The idea of Stoicism is prevalent here in Mongu. Stoicism is a term that describes an individual in pain or hardship without a display of feelings and without complaint. A majority of Zambians have this idea that men and woman should be strong and should "take the pain". Patients may not want to appear weak or may believe the pain they are enduring is "God's will" (Alvarado, A. 2008). This was very obvious during my experience on the surgical unit and in the theatre room this week. Procedures usually done with an anesthetic and/or analgesic such as patients having ankles pulled to reset broken bones, tracheotomies put into, or sores cut into were given little to no analgesic given. When a patient in pain would catch my eye they would appear flat and dissociative as if they are not allowed to feel pain or display their vulnerability. This raised great concern for me taking into account my mother went through excruciating uncontrollable pain that was not addressed properly this fall. I felt the need to advocate and hold the hands of the patient who could not speak for themselves just as I would do with a family member. What shocked me the most was the patients that were crying, yelling or begging the physician to stop were being shamed by the rest of the ward. It was like a vicious circle of shaming. There was a feeling of unconcern from bystanders who were indifferent about my feeling of empathy. It was as if a normal reaction to pain was unreasonable or comical.

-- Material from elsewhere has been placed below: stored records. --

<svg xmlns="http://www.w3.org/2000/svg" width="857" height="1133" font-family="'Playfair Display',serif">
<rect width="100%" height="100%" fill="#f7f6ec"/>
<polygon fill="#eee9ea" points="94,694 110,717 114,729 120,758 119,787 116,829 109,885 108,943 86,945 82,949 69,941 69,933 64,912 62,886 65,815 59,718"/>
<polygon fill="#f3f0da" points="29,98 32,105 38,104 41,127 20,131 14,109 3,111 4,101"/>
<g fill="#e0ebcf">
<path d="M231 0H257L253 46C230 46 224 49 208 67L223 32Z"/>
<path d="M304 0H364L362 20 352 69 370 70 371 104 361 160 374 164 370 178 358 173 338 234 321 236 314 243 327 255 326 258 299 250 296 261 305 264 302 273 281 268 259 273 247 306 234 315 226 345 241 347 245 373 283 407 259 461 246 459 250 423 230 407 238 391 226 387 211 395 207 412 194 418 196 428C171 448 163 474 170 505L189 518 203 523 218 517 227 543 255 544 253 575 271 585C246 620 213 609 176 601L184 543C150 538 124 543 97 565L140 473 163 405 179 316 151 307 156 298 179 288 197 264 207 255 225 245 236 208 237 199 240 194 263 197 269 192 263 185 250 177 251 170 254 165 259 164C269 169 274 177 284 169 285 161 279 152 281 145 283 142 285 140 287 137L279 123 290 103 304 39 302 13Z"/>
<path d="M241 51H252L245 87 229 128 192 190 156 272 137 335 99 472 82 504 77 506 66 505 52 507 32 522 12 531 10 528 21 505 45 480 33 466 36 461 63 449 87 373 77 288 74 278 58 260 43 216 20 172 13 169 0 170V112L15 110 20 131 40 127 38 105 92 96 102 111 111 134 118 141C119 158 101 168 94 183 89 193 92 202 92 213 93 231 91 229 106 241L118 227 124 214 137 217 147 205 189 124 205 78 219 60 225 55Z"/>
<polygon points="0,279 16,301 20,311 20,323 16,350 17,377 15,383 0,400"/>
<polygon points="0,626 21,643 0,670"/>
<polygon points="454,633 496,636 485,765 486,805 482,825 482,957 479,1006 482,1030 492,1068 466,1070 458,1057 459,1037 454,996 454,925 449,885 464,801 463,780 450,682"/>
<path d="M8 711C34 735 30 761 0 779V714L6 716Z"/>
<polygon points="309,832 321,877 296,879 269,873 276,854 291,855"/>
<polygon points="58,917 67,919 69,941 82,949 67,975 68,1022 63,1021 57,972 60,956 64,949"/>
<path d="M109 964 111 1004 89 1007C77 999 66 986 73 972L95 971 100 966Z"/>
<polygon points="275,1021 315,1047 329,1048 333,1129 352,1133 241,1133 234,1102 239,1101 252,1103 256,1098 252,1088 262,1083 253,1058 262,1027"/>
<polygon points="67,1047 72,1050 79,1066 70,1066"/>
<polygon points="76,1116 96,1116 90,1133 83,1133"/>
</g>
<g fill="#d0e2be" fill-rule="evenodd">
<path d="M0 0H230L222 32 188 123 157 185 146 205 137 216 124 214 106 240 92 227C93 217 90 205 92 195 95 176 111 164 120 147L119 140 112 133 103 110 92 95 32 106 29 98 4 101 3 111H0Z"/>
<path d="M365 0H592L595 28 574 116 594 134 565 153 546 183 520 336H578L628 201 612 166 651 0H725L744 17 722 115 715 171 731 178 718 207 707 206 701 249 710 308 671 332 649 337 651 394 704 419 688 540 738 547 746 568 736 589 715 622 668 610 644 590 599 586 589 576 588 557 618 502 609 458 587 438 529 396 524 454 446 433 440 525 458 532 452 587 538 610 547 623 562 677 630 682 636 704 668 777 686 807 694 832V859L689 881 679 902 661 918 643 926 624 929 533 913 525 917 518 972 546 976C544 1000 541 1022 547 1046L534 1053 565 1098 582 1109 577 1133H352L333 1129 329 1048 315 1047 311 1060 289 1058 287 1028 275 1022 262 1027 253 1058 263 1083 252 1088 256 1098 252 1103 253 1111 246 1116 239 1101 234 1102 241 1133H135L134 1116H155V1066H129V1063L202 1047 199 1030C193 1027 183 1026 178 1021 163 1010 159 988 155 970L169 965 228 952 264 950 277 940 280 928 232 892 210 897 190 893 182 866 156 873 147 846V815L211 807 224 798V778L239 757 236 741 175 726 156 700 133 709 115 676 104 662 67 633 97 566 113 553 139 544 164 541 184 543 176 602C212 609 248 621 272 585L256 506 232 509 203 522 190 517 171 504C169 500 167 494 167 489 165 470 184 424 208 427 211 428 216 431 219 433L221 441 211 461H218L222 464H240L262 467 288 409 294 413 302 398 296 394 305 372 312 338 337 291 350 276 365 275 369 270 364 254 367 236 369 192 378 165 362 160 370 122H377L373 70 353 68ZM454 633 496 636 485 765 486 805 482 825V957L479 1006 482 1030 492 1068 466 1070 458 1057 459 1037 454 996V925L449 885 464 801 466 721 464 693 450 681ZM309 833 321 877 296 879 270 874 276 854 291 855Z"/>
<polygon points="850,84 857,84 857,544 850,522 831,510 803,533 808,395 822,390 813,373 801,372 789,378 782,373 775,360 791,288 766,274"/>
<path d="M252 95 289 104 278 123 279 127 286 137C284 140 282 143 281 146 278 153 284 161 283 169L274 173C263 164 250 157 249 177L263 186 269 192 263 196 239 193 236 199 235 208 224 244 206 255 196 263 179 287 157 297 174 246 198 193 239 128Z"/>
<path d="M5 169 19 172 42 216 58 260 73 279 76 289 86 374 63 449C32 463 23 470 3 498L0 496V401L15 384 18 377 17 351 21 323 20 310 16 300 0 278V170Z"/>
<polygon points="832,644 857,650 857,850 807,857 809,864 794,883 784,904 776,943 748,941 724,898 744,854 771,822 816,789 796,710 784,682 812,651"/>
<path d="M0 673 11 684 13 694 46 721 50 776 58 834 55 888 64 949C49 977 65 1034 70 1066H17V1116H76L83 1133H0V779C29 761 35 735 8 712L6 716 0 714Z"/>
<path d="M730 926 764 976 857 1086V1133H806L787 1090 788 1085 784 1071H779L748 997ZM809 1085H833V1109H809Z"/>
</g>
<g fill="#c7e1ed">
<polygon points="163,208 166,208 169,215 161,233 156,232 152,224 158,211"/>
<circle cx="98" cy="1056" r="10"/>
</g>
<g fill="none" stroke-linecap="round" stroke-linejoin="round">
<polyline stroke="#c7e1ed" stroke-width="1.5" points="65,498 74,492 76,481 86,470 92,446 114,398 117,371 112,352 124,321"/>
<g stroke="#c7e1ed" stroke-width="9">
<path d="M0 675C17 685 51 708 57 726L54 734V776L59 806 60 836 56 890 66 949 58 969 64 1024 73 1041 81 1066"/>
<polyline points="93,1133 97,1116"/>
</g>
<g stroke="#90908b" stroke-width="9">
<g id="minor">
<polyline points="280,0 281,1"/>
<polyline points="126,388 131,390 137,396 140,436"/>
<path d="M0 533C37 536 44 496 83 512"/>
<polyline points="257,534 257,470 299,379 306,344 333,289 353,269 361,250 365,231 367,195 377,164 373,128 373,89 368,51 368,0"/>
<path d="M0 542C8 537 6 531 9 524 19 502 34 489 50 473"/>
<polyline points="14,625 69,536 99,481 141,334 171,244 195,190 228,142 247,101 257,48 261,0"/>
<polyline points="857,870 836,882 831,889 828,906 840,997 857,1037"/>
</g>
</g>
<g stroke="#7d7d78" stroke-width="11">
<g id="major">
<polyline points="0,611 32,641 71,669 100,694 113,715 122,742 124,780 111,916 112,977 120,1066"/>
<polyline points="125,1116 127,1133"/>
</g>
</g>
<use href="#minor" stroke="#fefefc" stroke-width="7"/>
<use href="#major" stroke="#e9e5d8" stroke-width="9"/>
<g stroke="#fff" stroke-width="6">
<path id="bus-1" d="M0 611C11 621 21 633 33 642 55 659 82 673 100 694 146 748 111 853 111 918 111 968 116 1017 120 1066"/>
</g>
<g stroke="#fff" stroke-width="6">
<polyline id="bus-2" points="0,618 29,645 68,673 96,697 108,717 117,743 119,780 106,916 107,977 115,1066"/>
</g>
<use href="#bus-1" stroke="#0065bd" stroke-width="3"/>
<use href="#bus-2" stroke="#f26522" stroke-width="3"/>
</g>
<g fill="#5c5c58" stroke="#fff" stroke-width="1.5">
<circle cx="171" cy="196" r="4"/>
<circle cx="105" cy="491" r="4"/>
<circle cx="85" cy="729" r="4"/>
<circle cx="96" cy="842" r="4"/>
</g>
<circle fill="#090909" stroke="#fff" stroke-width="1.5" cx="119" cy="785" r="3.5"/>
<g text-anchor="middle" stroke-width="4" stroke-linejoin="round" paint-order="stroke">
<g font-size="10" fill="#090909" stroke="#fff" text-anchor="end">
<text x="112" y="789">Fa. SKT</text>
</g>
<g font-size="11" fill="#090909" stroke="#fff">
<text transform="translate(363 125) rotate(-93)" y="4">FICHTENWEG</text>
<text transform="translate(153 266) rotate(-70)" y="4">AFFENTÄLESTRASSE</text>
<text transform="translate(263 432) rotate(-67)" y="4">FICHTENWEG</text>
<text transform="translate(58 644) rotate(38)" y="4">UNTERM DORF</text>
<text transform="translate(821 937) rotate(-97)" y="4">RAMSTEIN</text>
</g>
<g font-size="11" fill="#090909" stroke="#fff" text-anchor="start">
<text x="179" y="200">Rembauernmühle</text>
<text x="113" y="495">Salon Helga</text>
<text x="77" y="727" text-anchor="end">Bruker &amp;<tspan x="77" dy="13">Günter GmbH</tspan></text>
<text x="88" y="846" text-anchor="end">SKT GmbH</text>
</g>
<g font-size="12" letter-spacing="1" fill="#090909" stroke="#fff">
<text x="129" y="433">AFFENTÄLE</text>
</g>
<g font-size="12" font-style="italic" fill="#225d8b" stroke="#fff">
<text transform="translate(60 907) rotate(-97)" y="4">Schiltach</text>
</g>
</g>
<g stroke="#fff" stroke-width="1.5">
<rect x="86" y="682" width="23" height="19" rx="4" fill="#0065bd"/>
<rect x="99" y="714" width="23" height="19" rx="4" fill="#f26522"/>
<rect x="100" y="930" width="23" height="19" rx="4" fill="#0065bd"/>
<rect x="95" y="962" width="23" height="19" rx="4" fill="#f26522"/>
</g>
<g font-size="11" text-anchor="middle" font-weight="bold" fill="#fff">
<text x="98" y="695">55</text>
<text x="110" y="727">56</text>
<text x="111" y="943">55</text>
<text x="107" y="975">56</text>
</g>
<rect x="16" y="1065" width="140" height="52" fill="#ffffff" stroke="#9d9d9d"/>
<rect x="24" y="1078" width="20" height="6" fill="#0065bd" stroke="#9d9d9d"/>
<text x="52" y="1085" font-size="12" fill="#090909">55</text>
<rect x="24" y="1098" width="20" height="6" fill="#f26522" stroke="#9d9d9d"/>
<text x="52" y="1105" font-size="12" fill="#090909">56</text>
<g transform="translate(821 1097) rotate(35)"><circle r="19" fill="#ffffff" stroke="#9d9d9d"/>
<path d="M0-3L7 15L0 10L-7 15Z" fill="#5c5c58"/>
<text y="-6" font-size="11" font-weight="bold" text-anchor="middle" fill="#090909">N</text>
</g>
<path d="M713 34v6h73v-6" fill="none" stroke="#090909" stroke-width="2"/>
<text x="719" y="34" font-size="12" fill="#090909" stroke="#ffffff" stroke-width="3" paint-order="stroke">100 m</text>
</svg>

Lack of access to essential medicines such as morphine for treatment violates a persons human right to proper health care. According to the World Health Organization states four countries, canada, US, Australia, and the U.K account for 68% of her worlds opioid consumption. This leaves over 5.5 billion people (83%of the world’s population) with little or no access to pain relief medications. They estimate that therefore each year a staggering 5.5 million terminally ill cancer patients and one million patients in the end stage of HIV/AIDS are denied pain relief. Patients here (and some at home) are unaware that they may be doing more harm then good to their health by enduring chronic pain. Speaking to a nurse on the surgical ward she explained, “If a patient is in pain, we just give them paracetamol. This is routine." Paracetamol is equivalent to Tylenol at home but occasionally Tylenol just isn't sufficient. Due to opioids being a narcotic they have such a bad stigma attached.Not only patients themselves at Lewanika General hospital have a fear of opioids but a majority of health care providers as well. Most health care providers in Canada know the truth about opioids, however, some may unintentionally stereotype patients when only seeing a few cases of addiction and dependence which in return deters them from providing adequate pain. This may due to the lack of knowledge of how addiction/dependence occurs or a lack of comfortability of a potent analgesic due to the lack of product. Patients rarely become addicted. Doctors concerned about abuse can prescribe limited amounts, so that the patient will return often for monitoring. There is no such thing as too much pain medication for a patient in pain. Morphine has no upper limit as long as a patient can tolerate any side effects caused by the medicine. This why it is important for health care providers to educate patients on the truth behind opioids, which may not be easy when health care providers themselves are scared of addiction or are not provided adequate education.
Alvarado, Anthony J., "Cultural Diversity: Pain Beliefs and Treatment among Mexican-Americans, African-Americans, Chinese- Americans and Japanese-Americans" (2008). Senior Honors Theses. Paper 127.